Öncelikle anlaşılması gereken en önemli konu, hayatın bir yalan olmadığıdır. Hayatı bir yalan olarak gören insan, kendi özüne dönünceye kadar, doğruları ve gerçekleri göremez. Bazı insanların hayatı yalan olduğu için, anlamları bozmak için yaşar. Bedeninin oluşturduğu nefsi müdafaa gibi, kendi menfaatlerini korumak için yaşar. Nefsi müdafaa yöntemine alışmış olduğu için, kendi bedenini kontrol edemeden, bedeni onu kontrol eder. Kendi menfaatini düşündüğü için, eğlenmek ve hoşça vakit geçirmek dışında, hiçbir şeyi umursayamaz. Tembellik yapmadan, hak ederek eğlenmek hepimizin hakkıdır. Hayatın sunduğu nimetleri ve güzellikleri hak ediyorsan, bir doğrunun içindesindir. Kendi özünde kendine yalan söylemiyorsan, bir gerçeğin içindesindir. Doğrunun ve gerçeğin içinde olan herkes, yalanları hemen görebilir. Genelde çok güvendiğimiz insanların ya da duyguları çok iyi bir oyunculuk ile taklit eden insanların yalanlarını hemen fark edemeyiz. Çok güvendiğimiz insan ile iletişimimiz doğru bir ölçüde ise, bir değişim fark edilir. Araştırma yapınca gerçekler ortaya çıkar. İletişimde zaten sorunlar var ise, baştan zaten yanlış bir temel kurmuşuzdur. Yalanın en küçüğü bile, fark edilmediği zaman, çığ gibi büyür.

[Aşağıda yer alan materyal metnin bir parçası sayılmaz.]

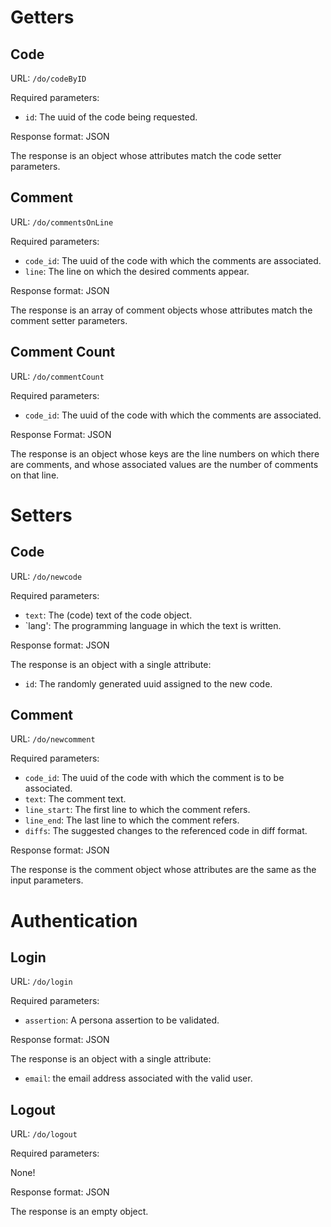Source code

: # Getters

## Code

URL: `/do/codeByID`

Required parameters:

* `id`: The uuid of the code being requested.

Response format: JSON

The response is an object whose attributes match the code setter parameters.

## Comment

URL: `/do/commentsOnLine`

Required parameters:

* `code_id`: The uuid of the code with which the comments are associated.
* `line`: The line on which the desired comments appear.

Response format: JSON

The response is an array of comment objects whose attributes match the comment
setter parameters.

## Comment Count

URL: `/do/commentCount`

Required parameters:

* `code_id`: The uuid of the code with which the comments are associated.

Response Format: JSON

The response is an object whose keys are the line numbers on which there are
comments, and whose associated values are the number of comments on that line.

# Setters

## Code

URL: `/do/newcode`

Required parameters:

* `text`: The (code) text of the code object.
* `lang': The programming language in which the text is written.

Response format: JSON

The response is an object with a single attribute:

* `id`: The randomly generated uuid assigned to the new code.

## Comment

URL: `/do/newcomment`

Required parameters:

* `code_id`: The uuid of the code with which the comment is to be associated.
* `text`: The comment text.
* `line_start`: The first line to which the comment refers.
* `line_end`: The last line to which the comment refers.
* `diffs`: The suggested changes to the referenced code in diff format.

Response format: JSON

The response is the comment object whose attributes are the same as the input
parameters.

# Authentication

## Login

URL: `/do/login`

Required parameters:

* `assertion`: A persona assertion to be validated.

Response format: JSON

The response is an object with a single attribute:

* `email`: the email address associated with the valid user.

## Logout

URL: `/do/logout`

Required parameters:

None!

Response format: JSON

The response is an empty object.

Duyguları taklit edebilen oyuncuları nasıl anlayabiliriz?
Bunu anlamak için bilmemiz gereken bir gerçek var. Taklit ederek yaşayan insanlar, ezbere konuşur. Kendi oluşturduğu özel yorumları, daha önce söyledikleri ile çelişkili olur. Sürekli takılır ve düşünmeye çalışır. Konuları birbirine karıştırır. Dikkat dağıtmak için farklı konulardan sorular sorar. Uzun süre aynı duygusal durumda kalamaz. Duyguları hızlı bir şekilde değişir. Dürüst olan normal bir insanın duyguları anında değişemez. Dikkatinizi tamamen duygu, düşünce ve davranışlarına vererek anlamaya çalışınca, çelişkileri ortaya çıkar. Samimi ve dürüst olarak geçen bir iletişimde, zaten çelişkili düşünceler, şüpheli davranışlar olmaz. Hatalar olabilir. Yanlış düşünce akışı olabilir. Hoş görü ile karşılanabilir ama şüpheli bir durum varsa, mutlaka bir yalan vardır.